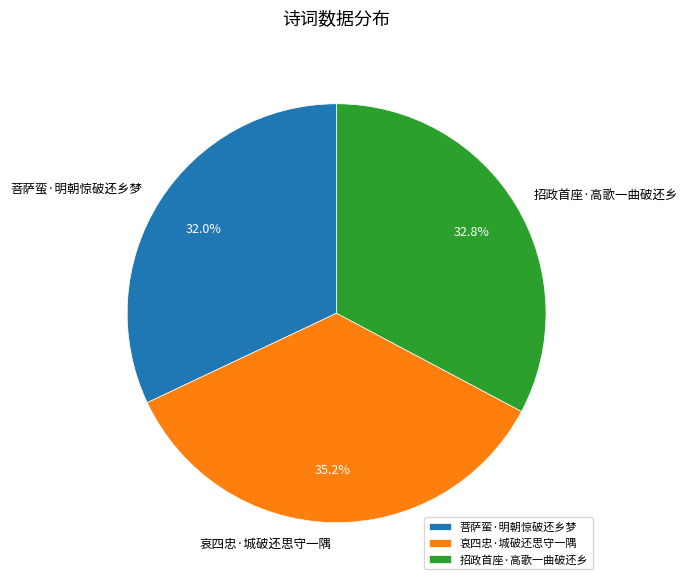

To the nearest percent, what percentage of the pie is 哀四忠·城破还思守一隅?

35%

++++++++++

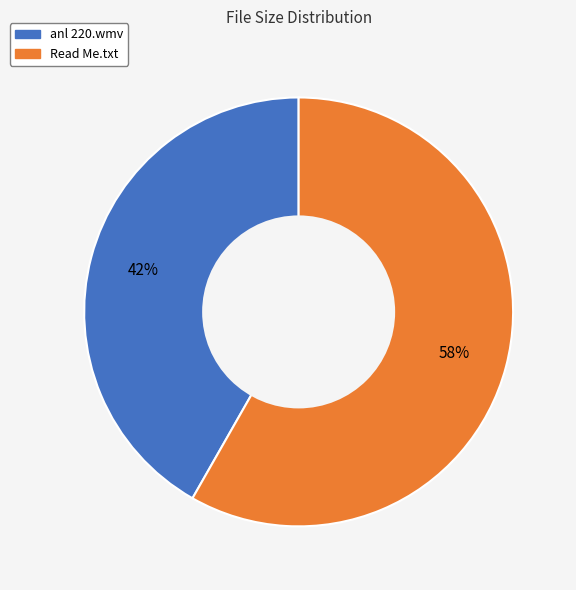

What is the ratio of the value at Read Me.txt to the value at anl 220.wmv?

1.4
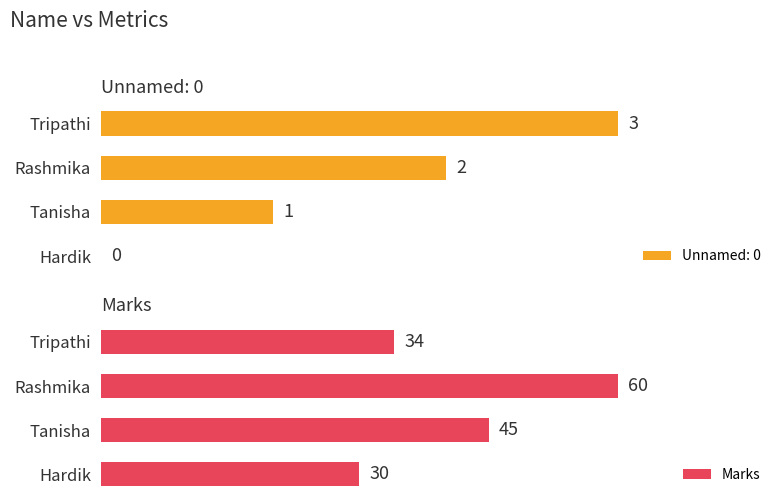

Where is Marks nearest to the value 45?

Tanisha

++++++++++

**Task details:** State how many lines of the records contain the word "nearest", and give only the number.

**Response below:** 2